What needs to be done. Can you rewrite the listing below with "Natura 2000" renamed to "N2000" everywhere and nothing else changed? Leave the pictures out of your answer.

Exercise input.
+---+

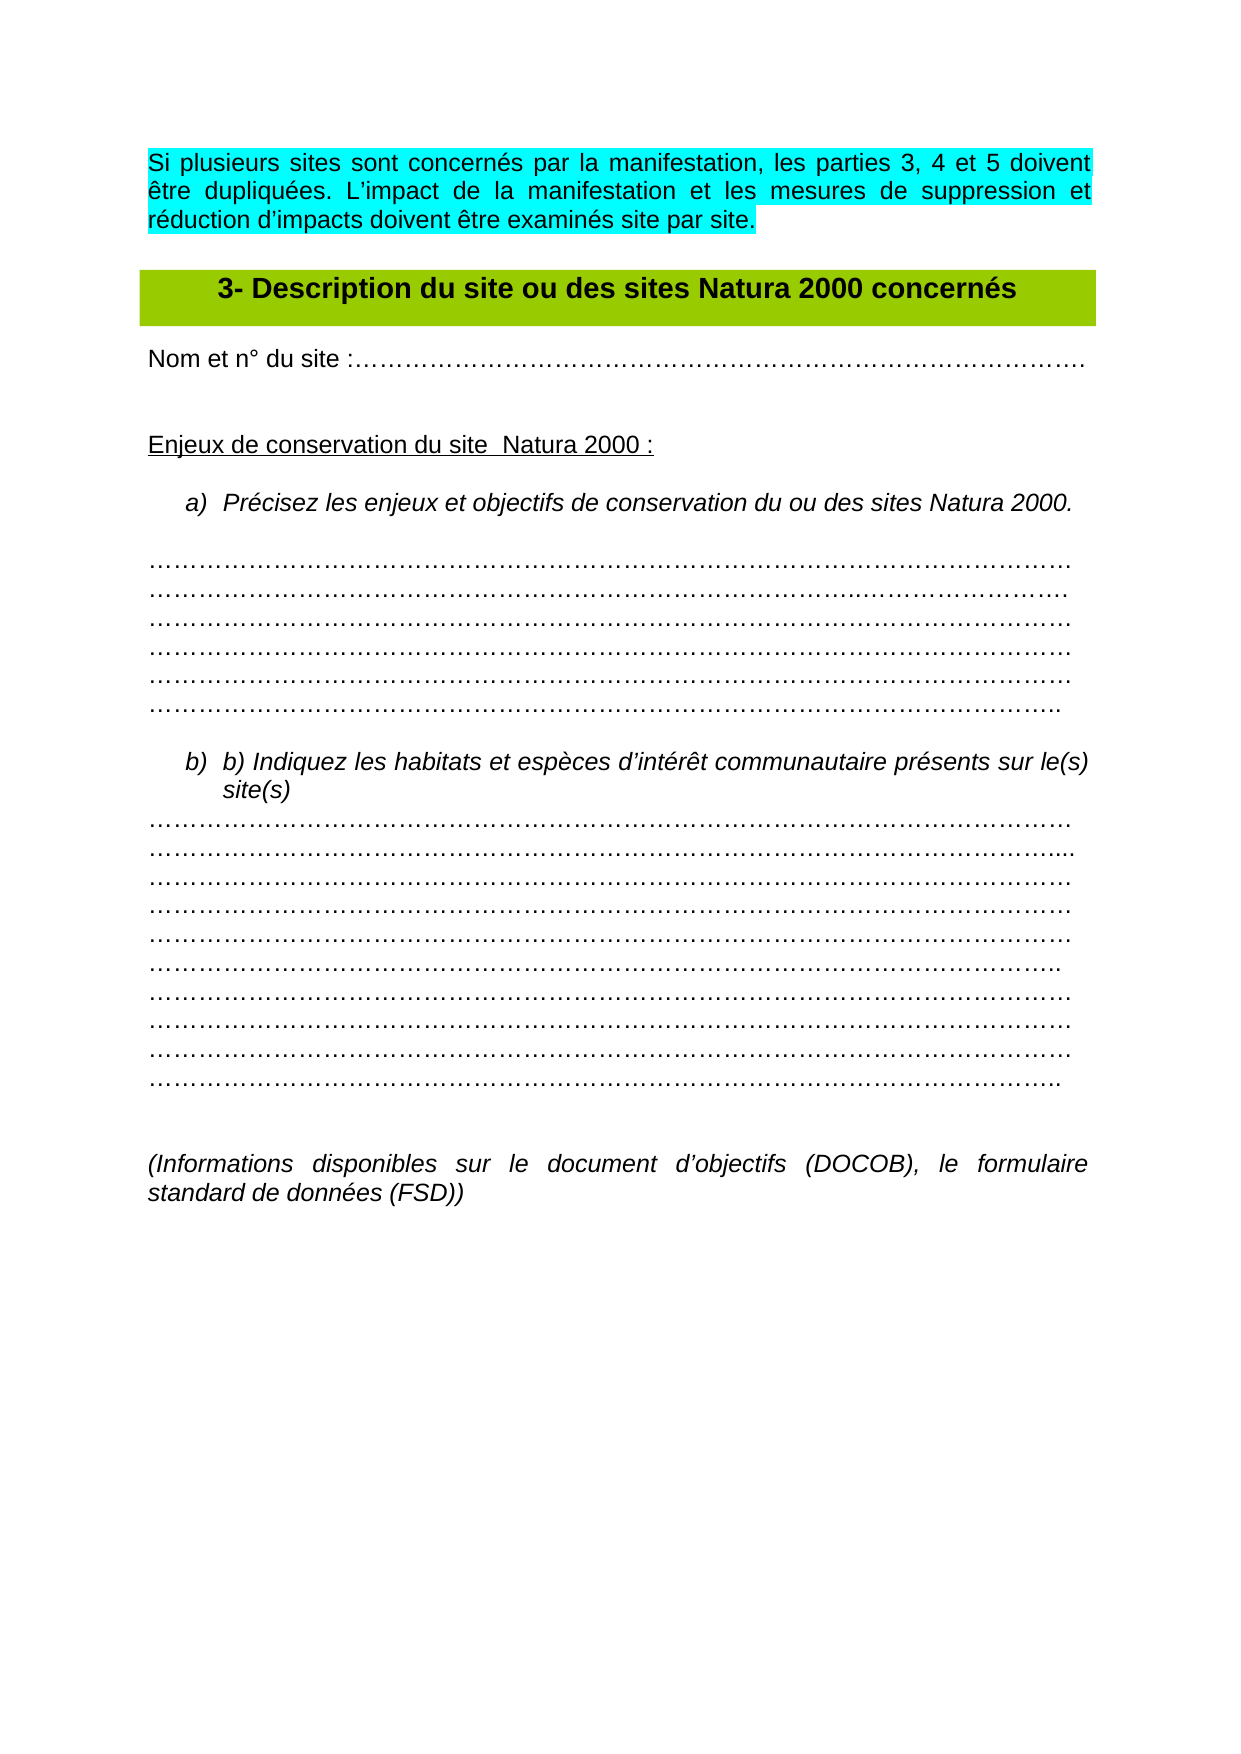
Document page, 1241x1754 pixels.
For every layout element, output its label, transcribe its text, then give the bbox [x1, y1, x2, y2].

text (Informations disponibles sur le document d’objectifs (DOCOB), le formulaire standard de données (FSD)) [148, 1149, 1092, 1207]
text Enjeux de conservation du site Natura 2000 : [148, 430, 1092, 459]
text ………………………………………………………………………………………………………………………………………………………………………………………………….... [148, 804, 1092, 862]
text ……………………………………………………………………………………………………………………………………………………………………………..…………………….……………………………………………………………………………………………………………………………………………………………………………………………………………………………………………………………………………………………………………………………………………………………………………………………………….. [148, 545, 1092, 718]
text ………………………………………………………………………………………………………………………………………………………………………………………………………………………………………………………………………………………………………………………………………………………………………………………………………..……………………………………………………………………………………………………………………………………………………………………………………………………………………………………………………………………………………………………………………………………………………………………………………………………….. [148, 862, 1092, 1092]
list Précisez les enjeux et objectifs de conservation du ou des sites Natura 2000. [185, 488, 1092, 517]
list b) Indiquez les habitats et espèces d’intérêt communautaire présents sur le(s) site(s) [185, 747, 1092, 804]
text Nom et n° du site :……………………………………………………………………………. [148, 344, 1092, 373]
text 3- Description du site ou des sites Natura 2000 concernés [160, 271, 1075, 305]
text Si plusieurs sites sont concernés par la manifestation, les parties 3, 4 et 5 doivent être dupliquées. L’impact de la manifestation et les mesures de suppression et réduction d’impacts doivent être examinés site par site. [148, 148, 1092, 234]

+---+

Worked solution.
Document page, 1241x1754 pixels.
For every layout element, output its label, transcribe its text, then give the bbox [x1, y1, x2, y2].

text (Informations disponibles sur le document d’objectifs (DOCOB), le formulaire standard de données (FSD)) [148, 1149, 1092, 1207]
text Enjeux de conservation du site N2000 : [148, 430, 1092, 459]
text ………………………………………………………………………………………………………………………………………………………………………………………………….... [148, 804, 1092, 862]
text ……………………………………………………………………………………………………………………………………………………………………………..…………………….……………………………………………………………………………………………………………………………………………………………………………………………………………………………………………………………………………………………………………………………………………………………………………………………………….. [148, 545, 1092, 718]
text ………………………………………………………………………………………………………………………………………………………………………………………………………………………………………………………………………………………………………………………………………………………………………………………………………..……………………………………………………………………………………………………………………………………………………………………………………………………………………………………………………………………………………………………………………………………………………………………………………………………….. [148, 862, 1092, 1092]
list Précisez les enjeux et objectifs de conservation du ou des sites N2000. [185, 488, 1092, 517]
list b) Indiquez les habitats et espèces d’intérêt communautaire présents sur le(s) site(s) [185, 747, 1092, 804]
text Nom et n° du site :……………………………………………………………………………. [148, 344, 1092, 373]
text 3- Description du site ou des sites N2000 concernés [160, 271, 1075, 305]
text Si plusieurs sites sont concernés par la manifestation, les parties 3, 4 et 5 doivent être dupliquées. L’impact de la manifestation et les mesures de suppression et réduction d’impacts doivent être examinés site par site. [148, 148, 1092, 234]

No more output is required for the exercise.